Indeed, the whole “bad actor” issue was more or less all about PokerStars, currently the world’s biggest online poker site by eightfold (or more) over its nearest challenger. Caesars (and others) didn’t want such a formidable competitor back in the U.S. once the games began to be dealt again, and so did all they could to help keep that from happening.
But now -- not long after Caesars’ largest operating unit has declared bankruptcy and amid other financial woes and restructuring of debt -- they’re suddenly for Amaya/PokerStars. A further indication of the new position came in the form of Caesars’ partner in California the Rincon Band of Luiseño Indians making known their support of a couple of current bills in the state, including their own similar change of heart regarding so-called “bad actors.”
Krafcik wrote up the story of Caesars’ newfound stance over at Gambling Compliance, although the piece sits behind a paywall. You can read more about it all at PokerNews and over at Online Poker Report.
The PN story includes the further quote from Blackhurst to Krafcik that Caesars now intends “to focus on where our opposition really lies, and clearly it’s not Amaya and PokerStars” whom they now consider “are a strong ally in the space.” Amaya Head of Corporate Communications Eric Hollreiser also told PN that from their side they “will work closely with Caesars to promote the US online gaming industry and support responsible legislation at the state and federal levels.”

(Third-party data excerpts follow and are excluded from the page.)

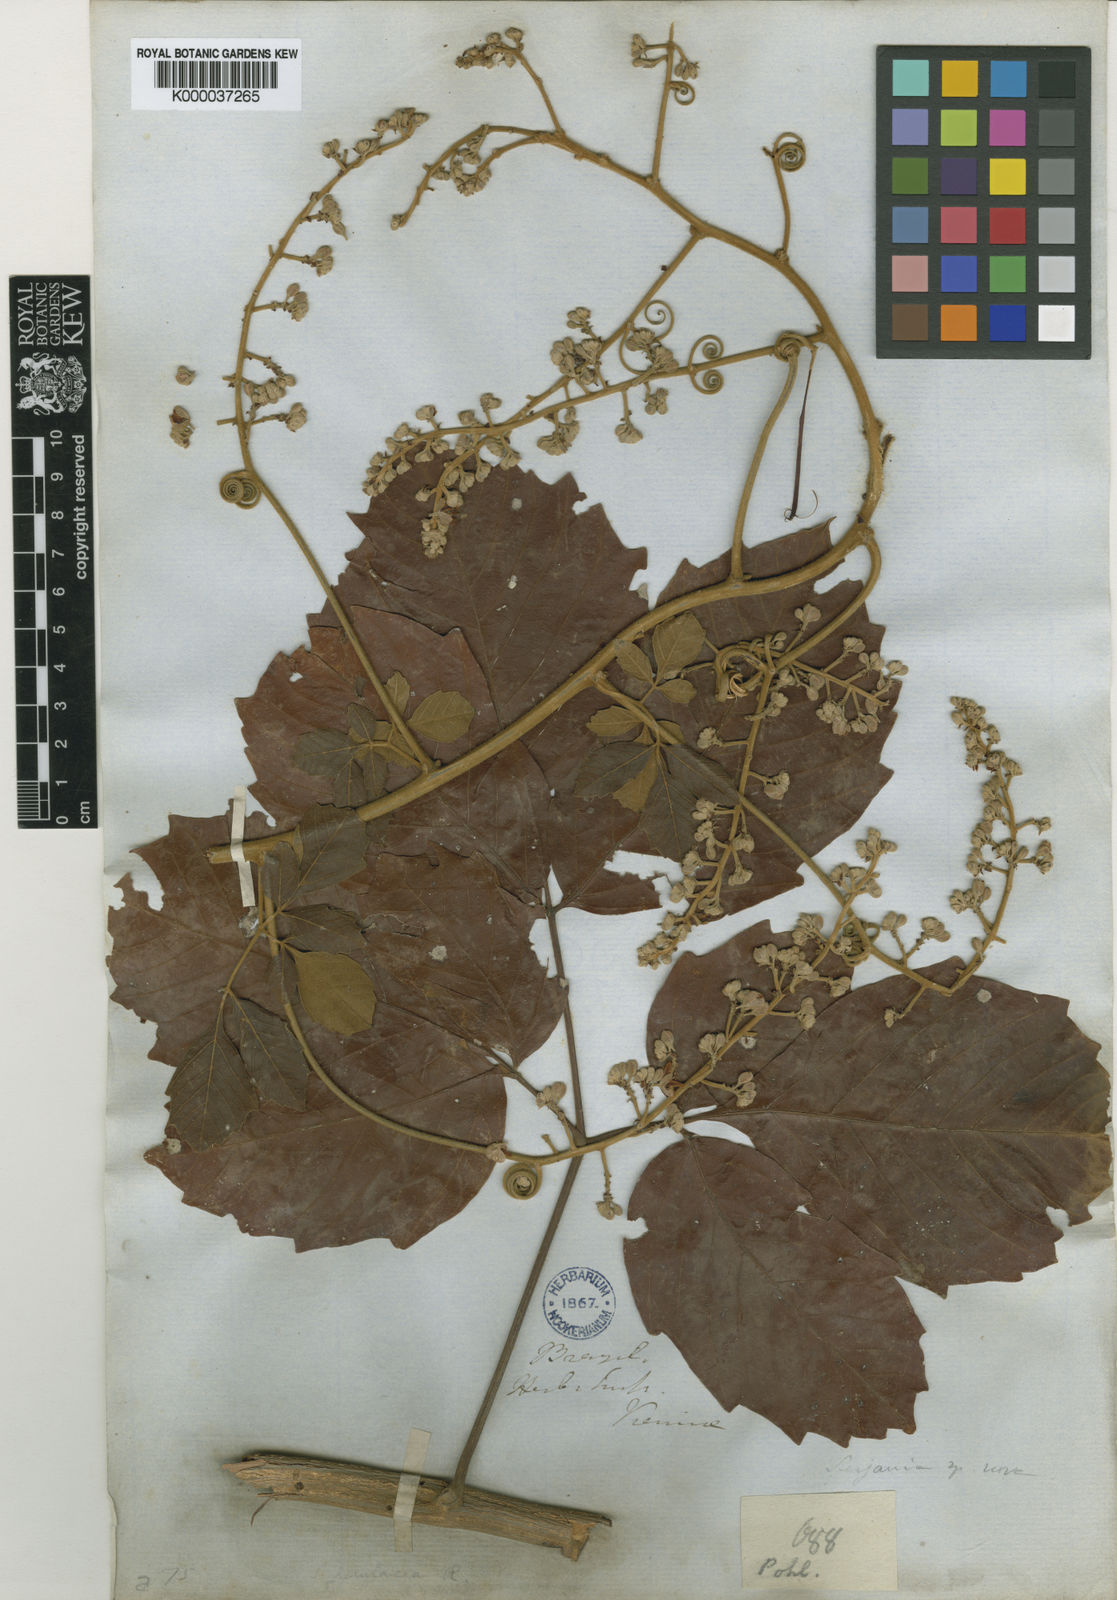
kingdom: Plantae
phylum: Tracheophyta
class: Magnoliopsida
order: Sapindales
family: Sapindaceae
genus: Serjania
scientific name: Serjania perulacea
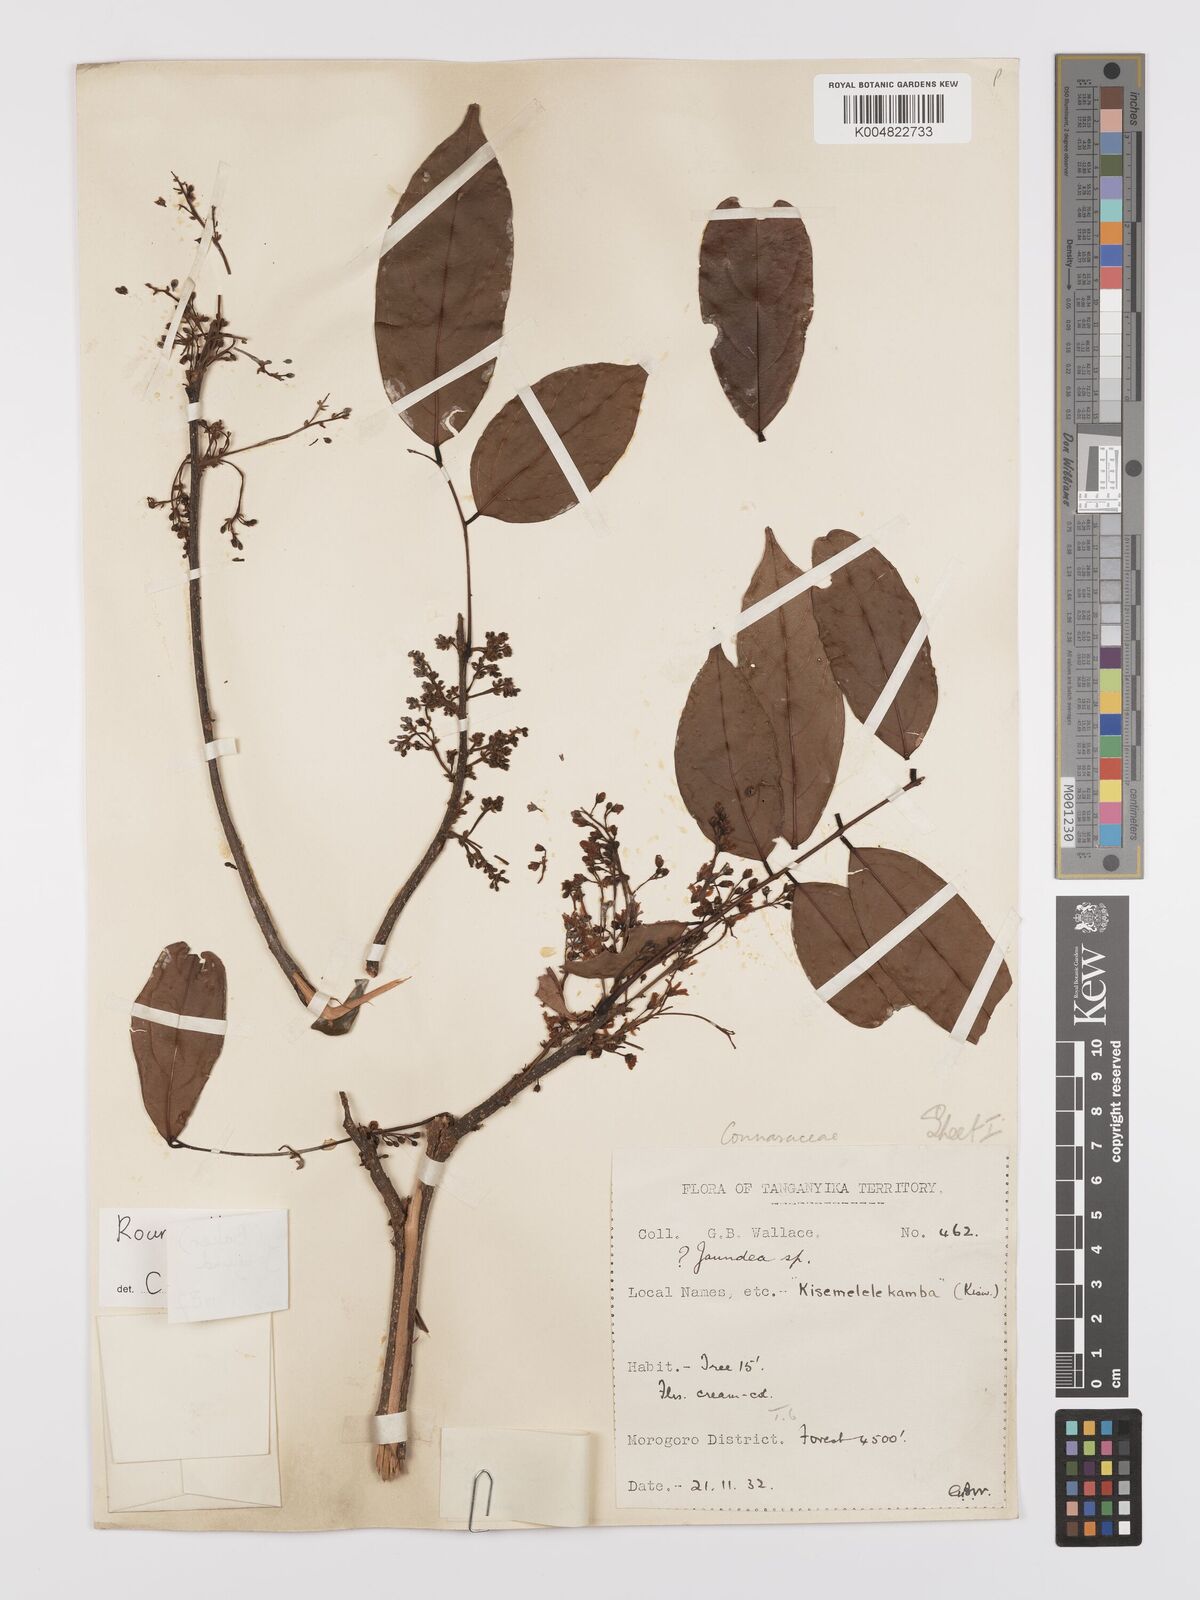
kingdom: Plantae
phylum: Tracheophyta
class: Magnoliopsida
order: Oxalidales
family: Connaraceae
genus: Rourea
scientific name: Rourea pinnata
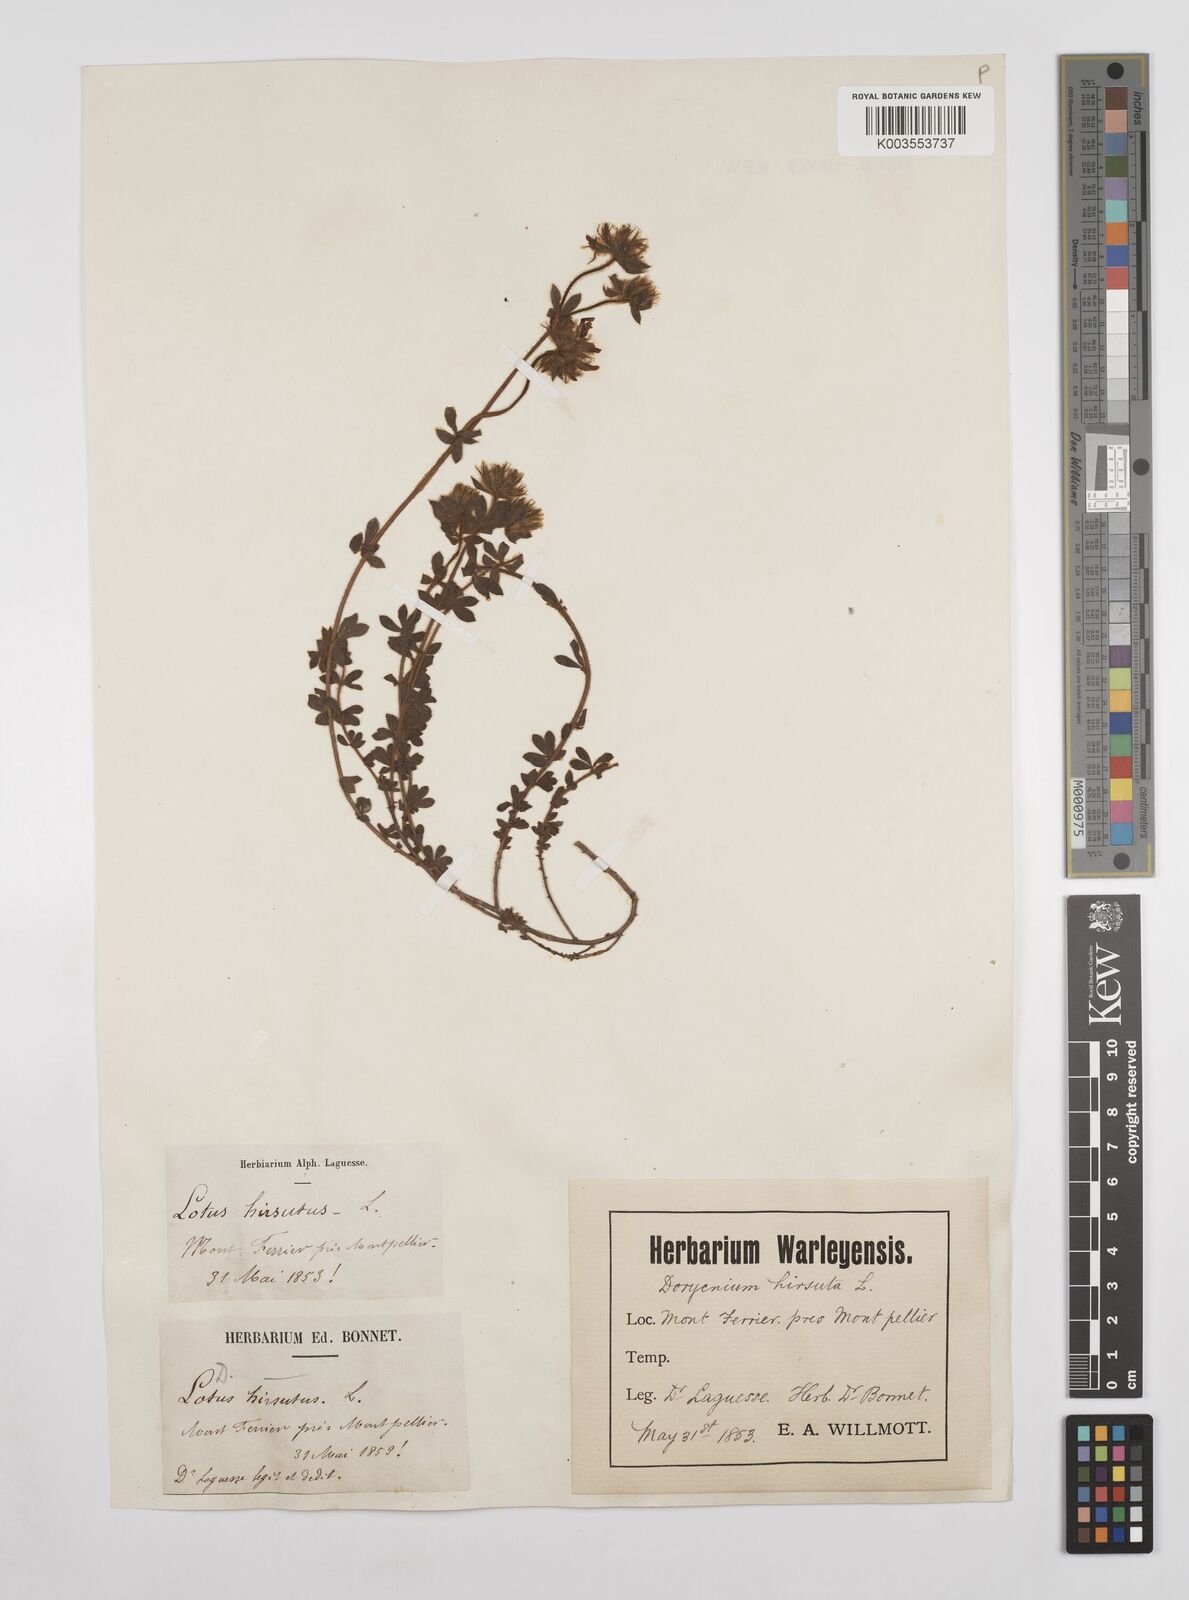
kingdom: Plantae
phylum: Tracheophyta
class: Magnoliopsida
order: Fabales
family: Fabaceae
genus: Lotus
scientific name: Lotus hirsutus
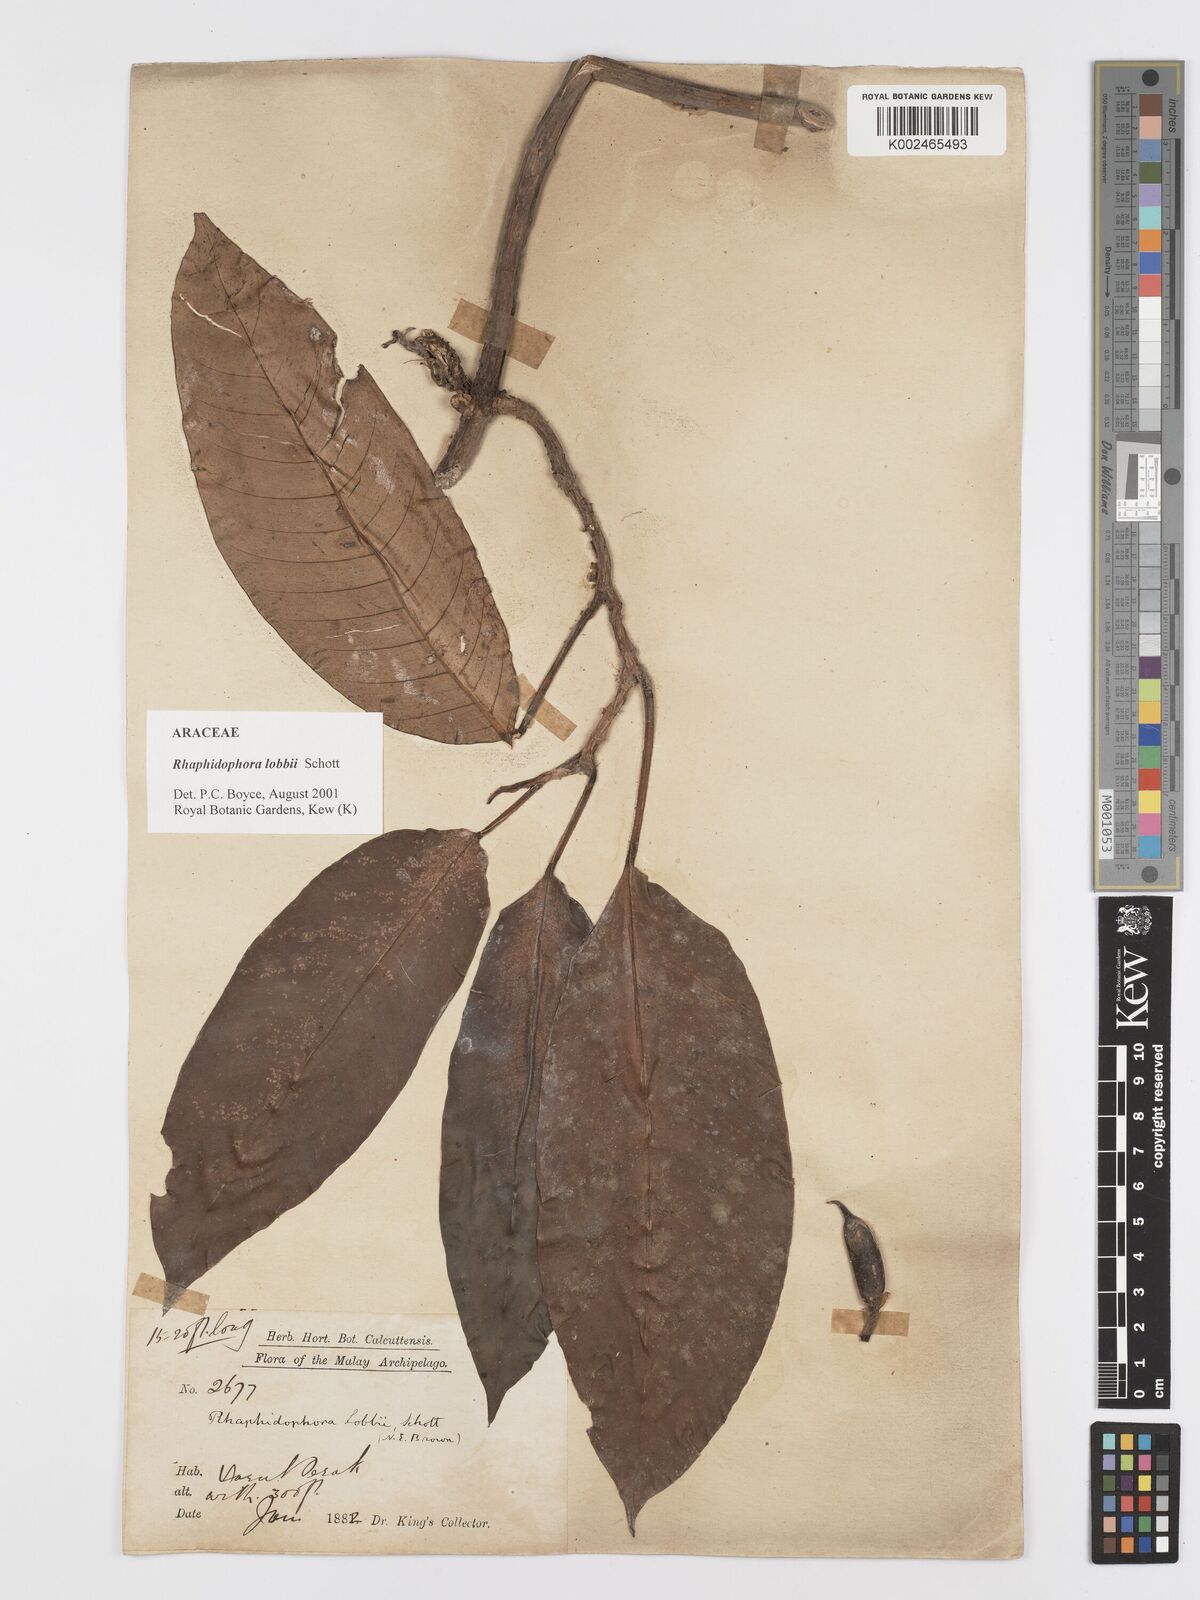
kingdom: Plantae
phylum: Tracheophyta
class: Liliopsida
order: Alismatales
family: Araceae
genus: Rhaphidophora
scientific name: Rhaphidophora lobbii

Caesars Interactive Entertainment’s WSOP.com sites are attracting greater attention though still boast very modest traffic since opening up in Nevada and New Jersey in late 2013. Caesars’ change from considering PokerStars as an antagonist to now considering them an “ally” necessarily invites a lot of speculation regarding what might happen in various states, as well as thoughts to what could come well down the road from such an alliance.
There’s a lot that remains uncertain, though, when it comes to guessing what all this might mean going forward -- or even right now. Generally speaking, it does seem a potential positive, at least insofar as it appears to lessen some of the in-fighting among those on the pro-online poker side of things. Of course, that situation has already had a deep and lasting effect on Online Poker 2.0 in the U.S., including positioning proponents of online poker well behind the hard-charging Adelson-backed machine working the other side.
Last Friday was the 13th, the day this news broke. Recalls another Friday the 13th in online poker history, the one on which then-president George W. Bush signed the Unlawful Internet Gambling Enforcement Act of 2006 into law. Meanwhile, we all know the Ides of March comes on the 15th, but did you realize the Ides of February is the 13th?
Like I say, it seems like positive news. But I’m wondering... should anyone beware?